*** Block opens ***

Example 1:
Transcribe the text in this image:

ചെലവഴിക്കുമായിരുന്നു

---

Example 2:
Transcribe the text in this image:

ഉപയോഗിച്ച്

*** Block closes ***

**Prompt**
The response should be an exact copy of every line above.

**Answer for this exercise**
Example 1:
Transcribe the text in this image:

ചെലവഴിക്കുമായിരുന്നു

---

Example 2:
Transcribe the text in this image:

ഉപയോഗിച്ച്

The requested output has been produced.